Recently while journaling at a local coffee shop I noticed that everyone in the place (including me) had a smartphone in hand or nearby. As I looked up from my entry I couldn't help but notice the number of people who were constantly looking at their phone while engaged in a conversation with one or more persons.
At first I thought it was just one group of middle-aged women, but then I noticed it had nothing to do with age. Everyone was continually looking at their phones. Teens, young moms, senior adults, and business folks. Some were actually texting as they continued to talk to the people in front of them. Just as I was tempted to make a snap judgement on attention spans and the discourteous multi-tasking I realized I too, had glanced down at my phone at least three times while making my observation, although I was alone. It occurred to me that technology has hijacked our attention, or made all of us ADD. But I think it's part of a bigger problem that began before our obsession with gadgets. Technology just expedited it.

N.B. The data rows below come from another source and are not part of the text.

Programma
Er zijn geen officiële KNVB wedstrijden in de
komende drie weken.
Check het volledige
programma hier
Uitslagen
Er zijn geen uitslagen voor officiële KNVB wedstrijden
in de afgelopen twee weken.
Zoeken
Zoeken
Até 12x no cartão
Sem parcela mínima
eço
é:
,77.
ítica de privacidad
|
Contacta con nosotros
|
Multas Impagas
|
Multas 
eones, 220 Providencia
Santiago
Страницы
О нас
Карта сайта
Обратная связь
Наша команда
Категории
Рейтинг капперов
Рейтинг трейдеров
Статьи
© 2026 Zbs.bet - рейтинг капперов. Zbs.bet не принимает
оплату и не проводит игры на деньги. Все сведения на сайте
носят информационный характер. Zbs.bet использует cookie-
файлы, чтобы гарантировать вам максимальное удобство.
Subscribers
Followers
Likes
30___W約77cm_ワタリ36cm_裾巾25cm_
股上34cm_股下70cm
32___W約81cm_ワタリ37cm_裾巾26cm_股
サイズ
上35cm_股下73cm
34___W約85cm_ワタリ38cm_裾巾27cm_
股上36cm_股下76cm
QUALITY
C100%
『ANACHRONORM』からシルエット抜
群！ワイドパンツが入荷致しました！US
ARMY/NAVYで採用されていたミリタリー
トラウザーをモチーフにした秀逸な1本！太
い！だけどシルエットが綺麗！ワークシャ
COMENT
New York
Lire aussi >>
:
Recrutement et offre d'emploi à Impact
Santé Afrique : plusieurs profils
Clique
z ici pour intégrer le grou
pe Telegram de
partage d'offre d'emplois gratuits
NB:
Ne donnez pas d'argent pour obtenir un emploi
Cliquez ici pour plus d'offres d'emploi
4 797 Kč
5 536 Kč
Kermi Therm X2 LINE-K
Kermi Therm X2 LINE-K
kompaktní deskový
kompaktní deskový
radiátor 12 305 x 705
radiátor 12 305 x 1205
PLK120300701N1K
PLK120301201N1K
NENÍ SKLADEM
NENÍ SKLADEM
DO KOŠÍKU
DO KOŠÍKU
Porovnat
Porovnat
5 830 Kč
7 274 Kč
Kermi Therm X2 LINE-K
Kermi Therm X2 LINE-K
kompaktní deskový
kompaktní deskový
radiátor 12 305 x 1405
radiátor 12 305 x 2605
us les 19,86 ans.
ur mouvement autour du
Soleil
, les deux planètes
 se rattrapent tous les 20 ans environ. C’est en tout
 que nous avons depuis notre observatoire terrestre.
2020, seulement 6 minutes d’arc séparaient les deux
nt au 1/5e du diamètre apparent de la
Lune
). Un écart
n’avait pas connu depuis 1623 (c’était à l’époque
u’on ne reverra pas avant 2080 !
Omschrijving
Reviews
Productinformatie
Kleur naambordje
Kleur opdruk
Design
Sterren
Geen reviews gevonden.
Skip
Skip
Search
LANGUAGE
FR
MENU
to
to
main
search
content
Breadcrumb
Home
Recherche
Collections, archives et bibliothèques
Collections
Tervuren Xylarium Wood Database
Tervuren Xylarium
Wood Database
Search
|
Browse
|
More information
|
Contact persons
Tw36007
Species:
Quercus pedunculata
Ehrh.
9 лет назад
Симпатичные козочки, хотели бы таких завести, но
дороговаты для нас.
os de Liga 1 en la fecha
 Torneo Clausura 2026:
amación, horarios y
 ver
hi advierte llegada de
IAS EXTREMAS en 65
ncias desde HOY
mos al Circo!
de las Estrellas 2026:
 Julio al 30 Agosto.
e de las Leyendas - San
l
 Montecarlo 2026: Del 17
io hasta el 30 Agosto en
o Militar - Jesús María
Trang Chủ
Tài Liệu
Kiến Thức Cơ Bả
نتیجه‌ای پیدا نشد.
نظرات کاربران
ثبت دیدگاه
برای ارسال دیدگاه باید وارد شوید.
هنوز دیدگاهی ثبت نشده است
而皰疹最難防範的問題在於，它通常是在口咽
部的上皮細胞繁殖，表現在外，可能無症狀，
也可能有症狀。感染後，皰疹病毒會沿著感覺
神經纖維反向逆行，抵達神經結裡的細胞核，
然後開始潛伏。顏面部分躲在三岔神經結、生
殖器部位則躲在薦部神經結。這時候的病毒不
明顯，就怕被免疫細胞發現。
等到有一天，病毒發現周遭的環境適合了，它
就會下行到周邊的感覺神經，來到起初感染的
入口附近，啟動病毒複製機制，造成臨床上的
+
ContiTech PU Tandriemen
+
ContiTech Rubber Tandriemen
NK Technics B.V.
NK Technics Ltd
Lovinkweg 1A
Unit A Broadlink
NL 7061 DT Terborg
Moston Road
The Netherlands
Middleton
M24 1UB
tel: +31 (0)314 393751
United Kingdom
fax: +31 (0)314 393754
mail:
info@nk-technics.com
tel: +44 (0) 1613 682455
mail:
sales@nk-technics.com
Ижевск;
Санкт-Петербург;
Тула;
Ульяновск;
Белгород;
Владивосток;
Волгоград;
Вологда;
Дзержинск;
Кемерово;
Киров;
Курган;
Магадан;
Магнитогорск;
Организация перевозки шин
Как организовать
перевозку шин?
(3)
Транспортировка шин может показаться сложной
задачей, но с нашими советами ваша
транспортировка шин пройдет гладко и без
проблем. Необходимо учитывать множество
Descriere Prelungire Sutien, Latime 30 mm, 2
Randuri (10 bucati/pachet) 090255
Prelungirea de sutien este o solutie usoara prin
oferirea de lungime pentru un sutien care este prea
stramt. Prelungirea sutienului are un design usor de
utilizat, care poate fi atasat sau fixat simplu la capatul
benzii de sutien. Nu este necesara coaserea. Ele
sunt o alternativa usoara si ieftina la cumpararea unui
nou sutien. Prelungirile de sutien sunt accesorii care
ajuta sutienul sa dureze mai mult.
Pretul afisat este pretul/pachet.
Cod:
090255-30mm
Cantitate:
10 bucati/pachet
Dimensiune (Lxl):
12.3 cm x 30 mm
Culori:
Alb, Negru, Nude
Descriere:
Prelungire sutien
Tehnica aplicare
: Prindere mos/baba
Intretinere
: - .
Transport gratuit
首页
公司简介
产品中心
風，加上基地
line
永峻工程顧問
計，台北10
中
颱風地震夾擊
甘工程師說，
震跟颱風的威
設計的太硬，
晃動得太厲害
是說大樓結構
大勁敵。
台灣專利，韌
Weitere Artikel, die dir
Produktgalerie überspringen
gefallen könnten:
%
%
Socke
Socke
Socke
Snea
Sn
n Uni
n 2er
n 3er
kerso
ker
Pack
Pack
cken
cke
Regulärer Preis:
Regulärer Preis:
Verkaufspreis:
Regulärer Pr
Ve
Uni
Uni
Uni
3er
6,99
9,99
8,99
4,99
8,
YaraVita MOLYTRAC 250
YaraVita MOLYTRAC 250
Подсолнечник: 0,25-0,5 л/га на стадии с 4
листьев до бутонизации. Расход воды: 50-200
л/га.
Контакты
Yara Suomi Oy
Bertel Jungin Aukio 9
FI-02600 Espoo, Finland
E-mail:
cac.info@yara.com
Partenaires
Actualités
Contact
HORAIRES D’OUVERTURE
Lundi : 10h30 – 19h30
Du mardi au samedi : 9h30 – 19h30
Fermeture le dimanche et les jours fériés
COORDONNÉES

What happens when a culture is possessed by its possessions? Our big screens, cars, boats, golf clubs, laptops, iPads/Kindles, Samsung, Androids, iPhones, and homes can become our masters if we aren't careful. One night of FB posting and surfing can turn into multiple nights of endless hours reading about a long lost high school friend's new love life, or job. Nothing wrong with FB either, but there is something wrong when our gadgets/possessions hold us hostage from relating to family, friends, and others in meaningful conversation that demands our undivided attention. Charles Spurgeon even called it a "fearful disease,"---the divided heart:
A stony heart may be turned to flesh but turn a divided heart into whatsoever you please, so long as it is divided, all is ill. Nothing can go right when that which should be one organ becomes two; when the one motive power begins to send forth its life-floods into two diverse channels, and so creates intestine strife and war. A united heart is life to a man, but if the heart be cut in twain, in the highest, deepest, and most spiritual sense, he dies. It is a disease which is not only affecting a vital part, but affecting it after the most deadly fashion.
Jesus saw this long ago. He knew the human heart could be hijacked from God's purposes. He knew our loyalties could be fleeting. In Matthew 22, in response to a trick question from the Pharisees, Jesus provides an answer that really addresses this issue. He reminds us to give Caesar what is Caesar's, but to give God what is God's. The point, everything is God's! Especially our possessions, talent, finances, and resources. He is reminding the legalists that NOTHING trumps God. Even Caesar had human and earthly limitations, but not God. God should get ALL because God not only provided it, but He gave ALL, in giving us Jesus Christ! As I use these resources, I need to regularly remind myself to use them, but to guard against being being used by them.
I'm worried that some people aren't going to be able to cope in heaven without a Smartphone. God's not a phone call or text away, but a breath!